His team were focused against their rivals from across the Kincardine Bridge as a dominant second half display secured three points.

Crawford's team began brightly too but, as the opening period wore on, the Bairns had opportunities themselves and had strong claims for a penalty waved away minutes before half-time.

Ben Hall's header from a corner appeared to strike Declan McManus' arm but, by and large, the Pars were solid defensively.

"I'm thankful that the board and chairman backed us to bring in what we brought in over the summer, but for as much as it's early days, I think you can with see Paul Watson and Euan Murray - I hate the word comfortable when you're talking about defenders - there's a connection there with them," Crawford continued.

"There's the potential there for a good partnership.

"The pleasing thing for me was the 15 minutes leading up to half-time when Falkirk got into the game. We actually found a way of not conceding a goal and that's the pleasing thing as a manager - if you don't concede a goal, you've always got a chance of winning it, and that 15 minutes was the important one for me.

"We addressed a couple of wee things at half-time. We asked Declan to sit and play off the boy (Gary) Miller, and that allowed Steven Whittaker and Fraser Murray then to go man for man with their other two midfield players in the middle, and I thought Declan's link-up, awareness and managing to allow us to play on the front foot was exceptional.

"I thought we looked a threat all night from set plays and created a number of chances that we possibly could've scored more.

"We'll enjoy it. I think I was speaking to Euan Murray earlier in the week and I probably didn't enjoy the Dumbarton result the way that I should, and didn't allow the players to enjoy it, because we were in the next day, you're already talking about the Falkirk game, and you forget when you're on the coaching side that you've actually won a game of football, and it's our first game since March.
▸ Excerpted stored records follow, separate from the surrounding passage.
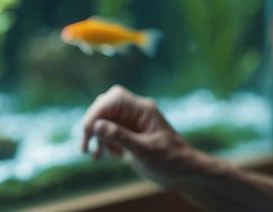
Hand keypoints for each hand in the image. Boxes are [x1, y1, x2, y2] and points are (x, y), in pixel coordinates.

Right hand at [81, 85, 201, 187]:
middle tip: (87, 146)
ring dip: (97, 136)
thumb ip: (121, 137)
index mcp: (143, 110)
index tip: (89, 132)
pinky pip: (110, 131)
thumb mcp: (145, 151)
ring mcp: (133, 122)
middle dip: (94, 124)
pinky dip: (104, 142)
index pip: (114, 99)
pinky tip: (110, 156)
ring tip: (97, 156)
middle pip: (106, 107)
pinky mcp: (130, 133)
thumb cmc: (171, 161)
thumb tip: (96, 125)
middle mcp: (136, 112)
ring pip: (105, 120)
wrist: (185, 173)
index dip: (97, 112)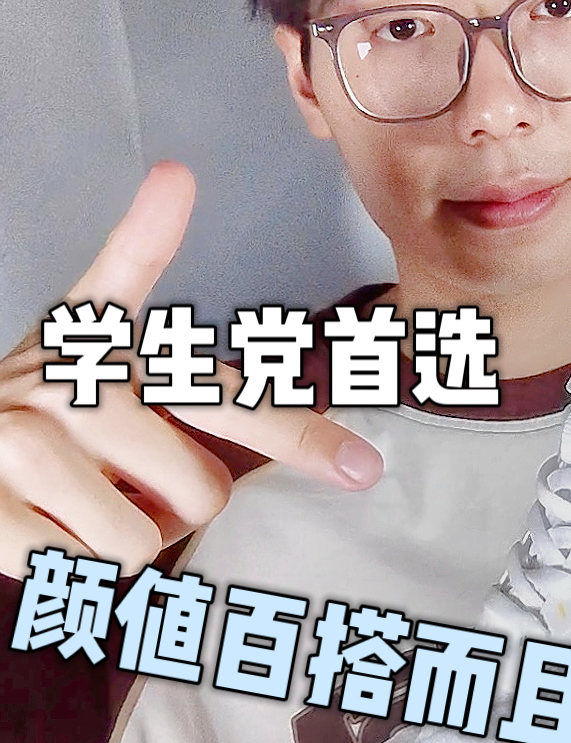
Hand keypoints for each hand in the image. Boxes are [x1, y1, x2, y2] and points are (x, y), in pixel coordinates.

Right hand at [0, 163, 382, 578]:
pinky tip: (35, 527)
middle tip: (119, 480)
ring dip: (116, 544)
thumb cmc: (29, 390)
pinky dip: (63, 567)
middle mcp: (77, 390)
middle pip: (204, 495)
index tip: (365, 468)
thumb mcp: (82, 324)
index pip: (226, 393)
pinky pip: (78, 571)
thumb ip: (137, 256)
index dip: (299, 433)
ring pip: (141, 544)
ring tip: (72, 501)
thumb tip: (176, 170)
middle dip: (172, 508)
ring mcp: (27, 446)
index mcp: (117, 348)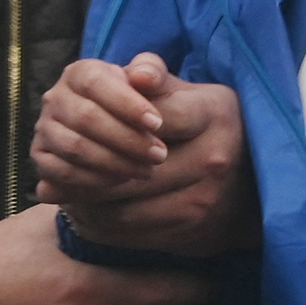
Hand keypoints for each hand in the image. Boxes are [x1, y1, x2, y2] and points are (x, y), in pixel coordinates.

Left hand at [33, 53, 258, 255]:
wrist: (244, 182)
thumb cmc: (200, 125)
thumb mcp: (186, 93)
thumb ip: (154, 75)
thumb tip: (135, 73)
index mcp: (216, 112)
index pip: (152, 116)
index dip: (114, 121)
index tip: (87, 121)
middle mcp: (216, 156)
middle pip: (131, 168)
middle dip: (91, 168)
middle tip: (61, 163)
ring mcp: (206, 198)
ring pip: (124, 205)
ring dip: (89, 199)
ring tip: (69, 187)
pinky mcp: (192, 230)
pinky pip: (130, 231)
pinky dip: (101, 222)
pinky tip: (87, 209)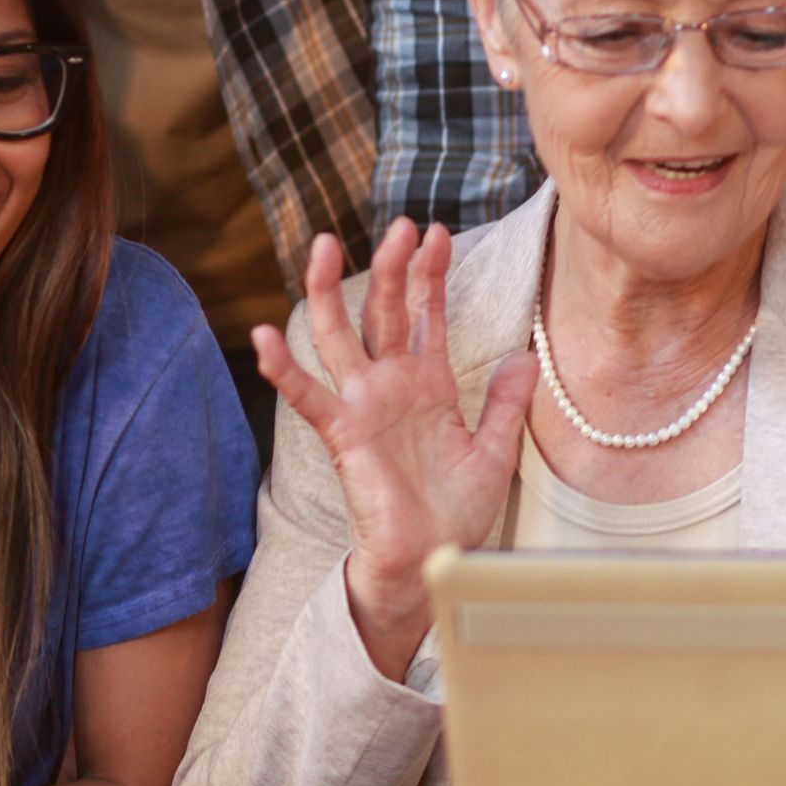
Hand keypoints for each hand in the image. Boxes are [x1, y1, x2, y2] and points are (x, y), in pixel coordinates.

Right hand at [253, 221, 532, 679]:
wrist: (432, 562)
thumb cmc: (457, 512)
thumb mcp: (495, 451)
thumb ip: (506, 403)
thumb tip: (524, 355)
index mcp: (429, 384)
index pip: (424, 315)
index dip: (429, 276)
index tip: (436, 233)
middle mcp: (391, 386)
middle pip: (383, 312)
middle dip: (390, 267)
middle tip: (400, 224)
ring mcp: (364, 405)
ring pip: (340, 336)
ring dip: (329, 290)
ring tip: (322, 242)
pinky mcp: (343, 434)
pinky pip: (307, 397)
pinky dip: (283, 368)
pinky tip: (261, 336)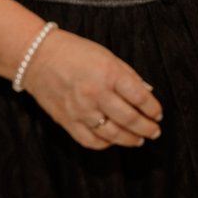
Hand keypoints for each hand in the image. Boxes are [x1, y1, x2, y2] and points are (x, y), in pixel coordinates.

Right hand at [20, 29, 163, 150]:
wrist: (38, 58)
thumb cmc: (76, 53)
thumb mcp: (108, 56)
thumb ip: (128, 76)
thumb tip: (147, 92)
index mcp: (109, 74)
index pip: (140, 97)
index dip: (153, 109)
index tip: (158, 114)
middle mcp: (96, 94)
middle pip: (129, 119)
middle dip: (146, 128)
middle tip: (155, 131)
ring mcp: (81, 110)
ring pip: (112, 134)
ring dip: (130, 139)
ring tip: (139, 139)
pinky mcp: (67, 121)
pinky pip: (90, 140)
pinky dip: (105, 144)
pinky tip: (113, 141)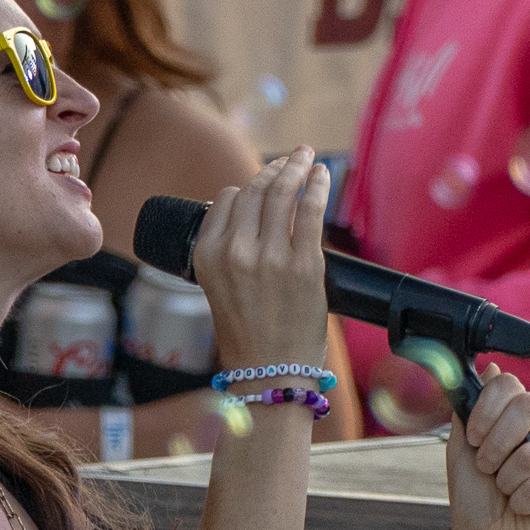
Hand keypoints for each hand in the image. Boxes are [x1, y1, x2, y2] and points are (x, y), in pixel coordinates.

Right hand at [191, 147, 330, 371]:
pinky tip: (322, 174)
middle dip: (275, 169)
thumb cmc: (248, 336)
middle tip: (292, 158)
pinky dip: (318, 185)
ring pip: (282, 193)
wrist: (269, 372)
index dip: (248, 188)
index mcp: (207, 257)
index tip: (264, 182)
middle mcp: (235, 252)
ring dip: (296, 167)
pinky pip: (311, 211)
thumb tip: (258, 216)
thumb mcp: (221, 288)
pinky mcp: (304, 265)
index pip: (227, 201)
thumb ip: (232, 251)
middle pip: (255, 191)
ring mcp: (270, 257)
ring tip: (306, 157)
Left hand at [443, 366, 529, 529]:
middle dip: (498, 441)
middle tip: (486, 467)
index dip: (488, 408)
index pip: (511, 385)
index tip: (473, 436)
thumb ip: (471, 409)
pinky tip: (523, 507)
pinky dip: (526, 498)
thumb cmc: (474, 498)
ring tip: (505, 493)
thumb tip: (490, 368)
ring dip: (508, 478)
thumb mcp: (461, 450)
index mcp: (515, 420)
"Tonight, we're going to enjoy it, we're going to let them enjoy it, they'll be off tomorrow and I know what it means to the fans.

"I was lucky enough to play for the club and we had good days against Falkirk and we had bad days. It's a great way for the players to connect with the fans; they'll have seen it on telly tonight, but it's not getting carried away with ourselves.

"We'll enjoy it because sometimes it takes a while to play in games like this and you end up losing games, so it's very pleasing."

Falkirk co-manager, Lee Miller, felt his team performed well in the opening 45 minutes but rued the lack of a penalty being given their way.

"There were loads of positives," he said.

"I thought we were probably the better side in the first half, albeit we never scored when on top of the game, and that cost us.

"The (penalty) decision, I've not seen it back yet, but I've been told it's a clear penalty in the laws of the game. I thought it was a stonewall penalty from where I was standing. I was quite a distance away from it, but I think the linesman could've helped the referee out. Maybe he was blocked, I don't know, but it's one of those things that sometimes you get them, sometimes you don't.

"I think we created enough chances first half and I was pleased with the way we played; a lot of the patterns we've been working on in training, I thought we dominated large spells of the first half.

"Second half, a different story. We never quite dealt with set plays at all today. The boys know that, they're disappointed in there, as we are as a whole.

"We're disappointed with the result but at the end of the day it's our first competitive game and we need to shake it off and get on with it."